Text:

________________

- European Dreamcast cover art
- Developer: Krome Studios
- Publishers: NA: Mattel Interactive; PAL: GAME Studios;
- Platforms: Microsoft Windows, Dreamcast, PlayStation
- Release: Windows NA: November 20, 2000; Dreamcast, PlayStation NA: December 4, 2000; EU: August 10, 2001 (DC); EU: October 19, 2001 (PS);
- Genre: Sports
- Modes: Single-player, multiplayer

= Championship Surfer =

2000 video game

Championship Surfer is an extreme sports video game developed by Krome Studios, published by Mattel Interactive in North American and GAME Studios in Europe, and released for Microsoft Windows, PlayStation and Dreamcast in 2000.

==Gameplay==
The title offers various modes including Arcade, Championship, Free Surf, Time Attack, King of the Waves and Rumble, and supports up to four players. The Championship mode uses scoring methods compliant with the Association of Surfing Professionals methodology.

Players can select from one of eight real-life surfers including Cory Lopez, Shane Beschen, Jason Collins and Rochelle Ballard, with the game taking place on a fictional South Pacific Island with ten selectable beach locations, each with waves possessing their own unique breaking style and size, as well as varying weather conditions.

==Development==
Brisbane-based company Krome Studios led development of the title, and claimed to be "staffed with avid surfers, including current Australian national champion Mark "Richo" Richardson" who informed "development and implementation of wave dynamics, board dynamics, and the moves of the featured surfers in the game".

The game was originally announced in April 2000 as Billabong Pro Surfing, but would ultimately be released with the endorsement of rival surfwear company O'Neill.

________________

Entries supplied:
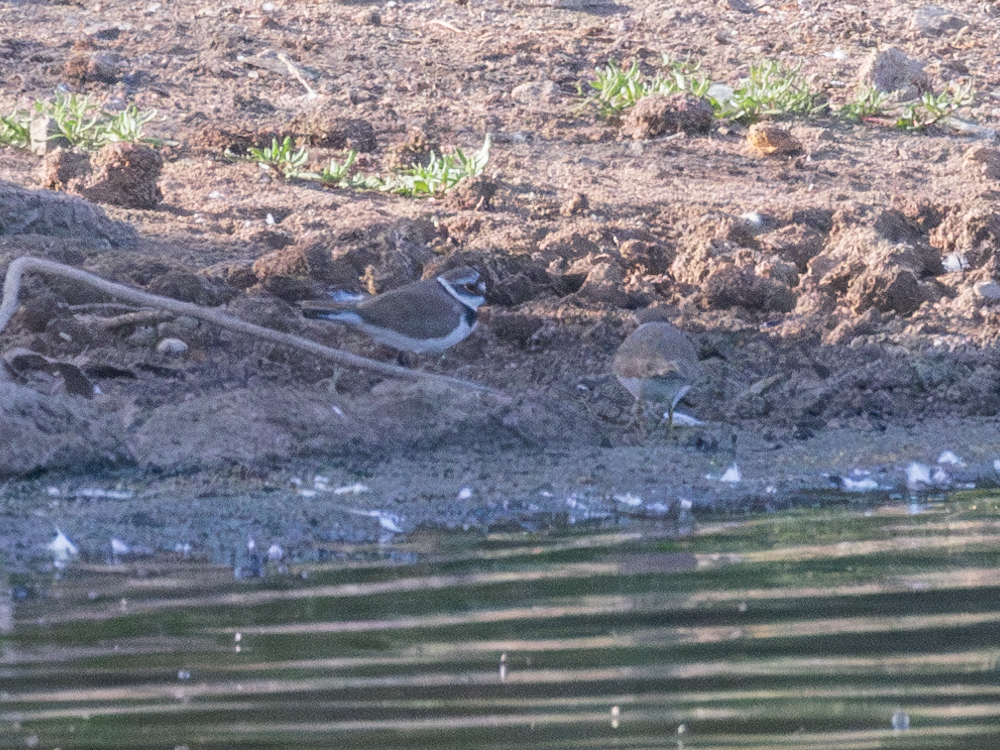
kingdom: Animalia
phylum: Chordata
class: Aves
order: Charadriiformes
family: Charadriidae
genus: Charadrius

________________

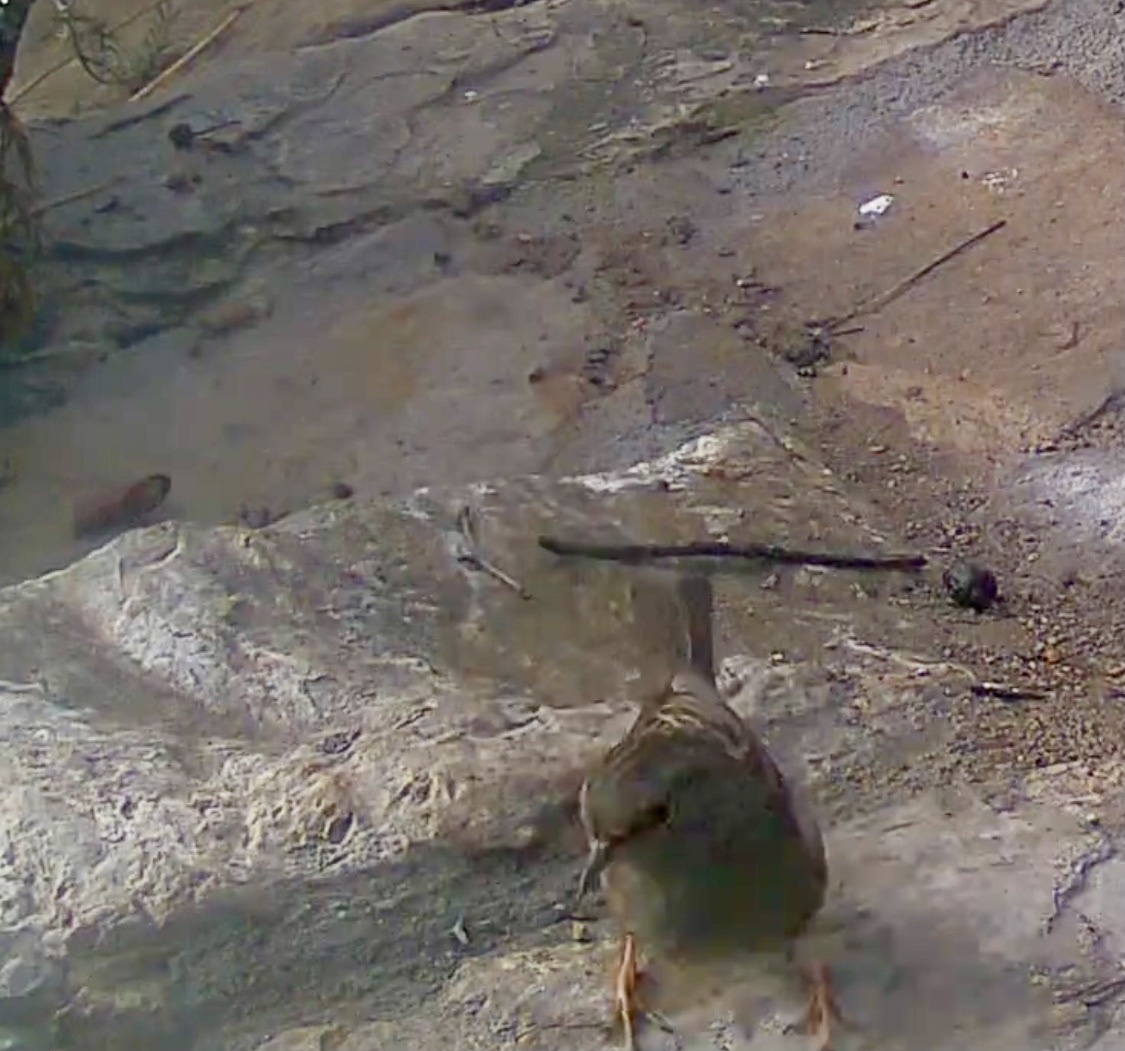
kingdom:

________________

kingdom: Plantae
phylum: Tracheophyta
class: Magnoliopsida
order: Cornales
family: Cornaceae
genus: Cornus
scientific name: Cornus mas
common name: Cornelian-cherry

________________

What to produce:
In the Championship Surfer article, copy the passage from "2000 video game" to "Surfing Professionals methodology.", replacing "Time Attack" with "Time Trial".

Solution for this exercise:
2000 video game

Championship Surfer is an extreme sports video game developed by Krome Studios, published by Mattel Interactive in North American and GAME Studios in Europe, and released for Microsoft Windows, PlayStation and Dreamcast in 2000.

==Gameplay==
The title offers various modes including Arcade, Championship, Free Surf, Time Trial, King of the Waves and Rumble, and supports up to four players. The Championship mode uses scoring methods compliant with the Association of Surfing Professionals methodology.